Vivere nella frattura, scrivere nella vertigine
Amelia Rosselli non è stata semplicemente una poetessa: è stata una frattura sonora nel silenzio della lingua.
Nata a Parigi nel 1930 da genitori antifascisti (il padre, Carlo Rosselli, fu assassinato dai servizi di Mussolini),visse in esilio tra Francia, Inghilterra e infine Italia. Ma l’esilio più profondo fu quello interiore: tra psicosi,dolori familiari e una sensibilità acutissima, Rosselli costruì una lingua poetica che non assomiglia a nessun’altra.
Multilingue per destino più che per scelta, Rosselli visse la lingua come un campo di battaglia. Scrisse in inglese,francese e italiano, ma fu quest’ultima la lingua in cui lasciò la traccia più incandescente, scardinando la sintassi, violentando il ritmo, reinventando la punteggiatura.
La sua poesia non è solo comunicazione: è un corpo ferito che cerca un equilibrio instabile tra razionalità e abisso.
Tra le sue raccolte più note ricordiamo Variazioni belliche (1964), Serie ospedaliera (1969) e Impromptu (1981).In ogni testo, Amelia Rosselli non concede mai al lettore un rifugio sicuro: lo porta con sé in una lingua che si spezza,si moltiplica, balbetta, si rovescia.
✍ Amelia Rosselli – da “Variazioni belliche” (1964)

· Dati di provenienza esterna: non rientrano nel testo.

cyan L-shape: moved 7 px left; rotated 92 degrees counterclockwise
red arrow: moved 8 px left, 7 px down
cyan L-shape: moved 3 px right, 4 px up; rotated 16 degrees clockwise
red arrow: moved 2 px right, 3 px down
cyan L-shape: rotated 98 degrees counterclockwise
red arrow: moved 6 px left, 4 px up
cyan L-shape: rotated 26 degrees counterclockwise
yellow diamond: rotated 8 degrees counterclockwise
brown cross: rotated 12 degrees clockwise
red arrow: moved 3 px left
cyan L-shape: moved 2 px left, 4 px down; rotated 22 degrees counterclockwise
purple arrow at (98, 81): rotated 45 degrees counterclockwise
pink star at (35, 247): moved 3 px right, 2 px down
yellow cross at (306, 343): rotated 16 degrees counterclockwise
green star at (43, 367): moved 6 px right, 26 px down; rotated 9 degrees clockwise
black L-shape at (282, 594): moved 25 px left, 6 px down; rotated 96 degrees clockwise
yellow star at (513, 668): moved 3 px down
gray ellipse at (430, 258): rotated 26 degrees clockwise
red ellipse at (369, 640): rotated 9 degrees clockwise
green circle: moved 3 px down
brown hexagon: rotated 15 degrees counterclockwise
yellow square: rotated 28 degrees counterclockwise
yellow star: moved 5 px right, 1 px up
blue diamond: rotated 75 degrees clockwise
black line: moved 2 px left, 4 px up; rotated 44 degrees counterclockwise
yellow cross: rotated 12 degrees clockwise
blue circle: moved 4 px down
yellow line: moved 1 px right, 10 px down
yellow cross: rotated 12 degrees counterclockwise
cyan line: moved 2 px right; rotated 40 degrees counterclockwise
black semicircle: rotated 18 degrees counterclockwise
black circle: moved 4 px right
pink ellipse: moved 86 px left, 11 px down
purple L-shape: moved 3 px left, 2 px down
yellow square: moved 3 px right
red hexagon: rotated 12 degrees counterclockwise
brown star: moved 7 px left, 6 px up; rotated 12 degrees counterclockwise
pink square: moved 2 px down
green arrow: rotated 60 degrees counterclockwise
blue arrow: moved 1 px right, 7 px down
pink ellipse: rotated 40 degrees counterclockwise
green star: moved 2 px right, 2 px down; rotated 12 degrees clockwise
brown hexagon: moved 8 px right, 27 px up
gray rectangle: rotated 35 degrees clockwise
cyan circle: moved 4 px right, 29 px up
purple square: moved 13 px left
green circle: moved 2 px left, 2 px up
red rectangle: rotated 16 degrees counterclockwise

Il mio cuore è un uccello migratore
che non trova paese
né stagione.
Il mio cuore è un assassino
che ha paura del sangue.
Il mio cuore è un cuore
che batte fuori tempo.
Lo sento.
Lo temo.
Lo amo.
In questi versi, apparentemente più lineari di altri suoi testi, ritroviamo una delle caratteristiche più potenti della Rosselli:l’uso della contraddizione come forma di verità. Il cuore è un migrante senza patria e, al tempo stesso, un assassino che teme il proprio atto. È un cuore che non ha luogo e non ha ritmo, eppure è terribilmente presente.
Rosselli riesce a far convivere, in pochi versi, tre tensioni:
- l’instabilità dell’identità, mai pacificata;
- la percezione di sé come minaccia e salvezza;
- l’impossibilità di aderire alla norma (anche biologica: un cuore che “batte fuori tempo”).
In questa apparente semplicità si nasconde la sua potenza: ogni parola è scelta con dolore, con necessità, con urgenza. Eppure, Rosselli non cerca mai di spiegarsi. Il suo è un linguaggio
oracolare, interrotto, franto, come se scrivesse dalla soglia del collasso.
“La mia lingua balbettava verità che nemmeno io sapevo.”
Leggere Amelia Rosselli significa rinunciare al conforto del verso ben costruito,
accettare di perdersi, farsi disarmare dalla lingua. È un’esperienza più che una lettura.
Eppure, chi ha orecchie per ascoltare il suo dolore stratificato, ne esce trasformato.
Rosselli non scrive per decorare: scrive per sopravvivere. E nel farlo, ha consegnato alla poesia italiana una delle voci più audaci, ferite, e perciò inimitabili del Novecento.